(Collected data)
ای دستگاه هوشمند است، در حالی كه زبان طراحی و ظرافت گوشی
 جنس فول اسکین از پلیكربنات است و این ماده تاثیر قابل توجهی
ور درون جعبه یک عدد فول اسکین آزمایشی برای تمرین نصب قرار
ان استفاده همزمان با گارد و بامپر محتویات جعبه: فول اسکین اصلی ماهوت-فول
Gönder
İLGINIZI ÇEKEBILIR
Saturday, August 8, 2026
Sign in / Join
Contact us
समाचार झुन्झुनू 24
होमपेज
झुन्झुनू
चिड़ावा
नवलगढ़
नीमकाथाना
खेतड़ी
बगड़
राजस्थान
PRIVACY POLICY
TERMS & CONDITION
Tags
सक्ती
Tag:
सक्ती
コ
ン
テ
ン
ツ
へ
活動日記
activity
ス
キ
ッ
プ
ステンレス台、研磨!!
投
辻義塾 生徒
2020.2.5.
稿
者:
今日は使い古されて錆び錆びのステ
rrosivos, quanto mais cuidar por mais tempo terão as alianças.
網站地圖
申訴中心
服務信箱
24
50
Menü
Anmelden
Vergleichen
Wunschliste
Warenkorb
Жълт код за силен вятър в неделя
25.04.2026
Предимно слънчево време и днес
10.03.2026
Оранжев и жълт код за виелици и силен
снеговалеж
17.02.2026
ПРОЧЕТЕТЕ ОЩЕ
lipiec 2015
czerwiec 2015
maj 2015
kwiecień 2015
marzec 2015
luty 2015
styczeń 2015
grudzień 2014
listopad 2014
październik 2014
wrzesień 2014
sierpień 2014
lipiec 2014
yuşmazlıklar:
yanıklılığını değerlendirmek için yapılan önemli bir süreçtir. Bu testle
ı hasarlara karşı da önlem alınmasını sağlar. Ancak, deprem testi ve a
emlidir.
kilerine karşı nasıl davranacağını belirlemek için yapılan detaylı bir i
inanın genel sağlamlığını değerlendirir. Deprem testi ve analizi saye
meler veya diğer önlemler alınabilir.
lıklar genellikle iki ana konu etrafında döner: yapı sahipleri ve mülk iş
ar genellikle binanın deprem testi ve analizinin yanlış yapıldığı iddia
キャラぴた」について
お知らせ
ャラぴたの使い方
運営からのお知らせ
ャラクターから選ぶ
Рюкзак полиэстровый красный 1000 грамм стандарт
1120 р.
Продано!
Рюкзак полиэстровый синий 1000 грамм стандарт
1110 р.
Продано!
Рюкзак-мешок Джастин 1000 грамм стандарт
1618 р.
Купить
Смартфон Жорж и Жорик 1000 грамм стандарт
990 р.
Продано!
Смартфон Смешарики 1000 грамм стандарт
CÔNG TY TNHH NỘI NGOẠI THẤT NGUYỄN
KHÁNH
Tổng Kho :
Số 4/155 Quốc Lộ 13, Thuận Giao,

__Work to be completed__.
Please repeat the lines above, substituting "Sold!" for "Продано!" and leaving everything else as it is.

__Expected answer__.
ای دستگاه هوشمند است، در حالی كه زبان طراحی و ظرافت گوشی
 جنس فول اسکین از پلیكربنات است و این ماده تاثیر قابل توجهی
ور درون جعبه یک عدد فول اسکین آزمایشی برای تمرین نصب قرار
ان استفاده همزمان با گارد و بامپر محتویات جعبه: فول اسکین اصلی ماهوت-فول
Gönder
İLGINIZI ÇEKEBILIR
Saturday, August 8, 2026
Sign in / Join
Contact us
समाचार झुन्झुनू 24
होमपेज
झुन्झुनू
चिड़ावा
नवलगढ़
नीमकाथाना
खेतड़ी
बगड़
राजस्थान
PRIVACY POLICY
TERMS & CONDITION
Tags
सक्ती
Tag:
सक्ती
コ
ン
テ
ン
ツ
へ
活動日記
activity
ス
キ
ッ
プ
ステンレス台、研磨!!
投
辻義塾 生徒
2020.2.5.
稿
者:
今日は使い古されて錆び錆びのステ
rrosivos, quanto mais cuidar por mais tempo terão as alianças.
網站地圖
申訴中心
服務信箱
24
50
Menü
Anmelden
Vergleichen
Wunschliste
Warenkorb
Жълт код за силен вятър в неделя
25.04.2026
Предимно слънчево време и днес
10.03.2026
Оранжев и жълт код за виелици и силен
снеговалеж
17.02.2026
ПРОЧЕТЕТЕ ОЩЕ
lipiec 2015
czerwiec 2015
maj 2015
kwiecień 2015
marzec 2015
luty 2015
styczeń 2015
grudzień 2014
listopad 2014
październik 2014
wrzesień 2014
sierpień 2014
lipiec 2014
yuşmazlıklar:
yanıklılığını değerlendirmek için yapılan önemli bir süreçtir. Bu testle
ı hasarlara karşı da önlem alınmasını sağlar. Ancak, deprem testi ve a
emlidir.
kilerine karşı nasıl davranacağını belirlemek için yapılan detaylı bir i
inanın genel sağlamlığını değerlendirir. Deprem testi ve analizi saye
meler veya diğer önlemler alınabilir.
lıklar genellikle iki ana konu etrafında döner: yapı sahipleri ve mülk iş
ar genellikle binanın deprem testi ve analizinin yanlış yapıldığı iddia
キャラぴた」について
お知らせ
ャラぴたの使い方
運営からのお知らせ
ャラクターから選ぶ
Рюкзак полиэстровый красный 1000 грамм стандарт
1120 р.
Sold!
Рюкзак полиэстровый синий 1000 грамм стандарт
1110 р.
Sold!
Рюкзак-мешок Джастин 1000 грамм стандарт
1618 р.
Купить
Смартфон Жорж и Жорик 1000 грамм стандарт
990 р.
Sold!
Смартфон Смешарики 1000 грамм стандарт
CÔNG TY TNHH NỘI NGOẠI THẤT NGUYỄN
KHÁNH
Tổng Kho :
Số 4/155 Quốc Lộ 13, Thuận Giao,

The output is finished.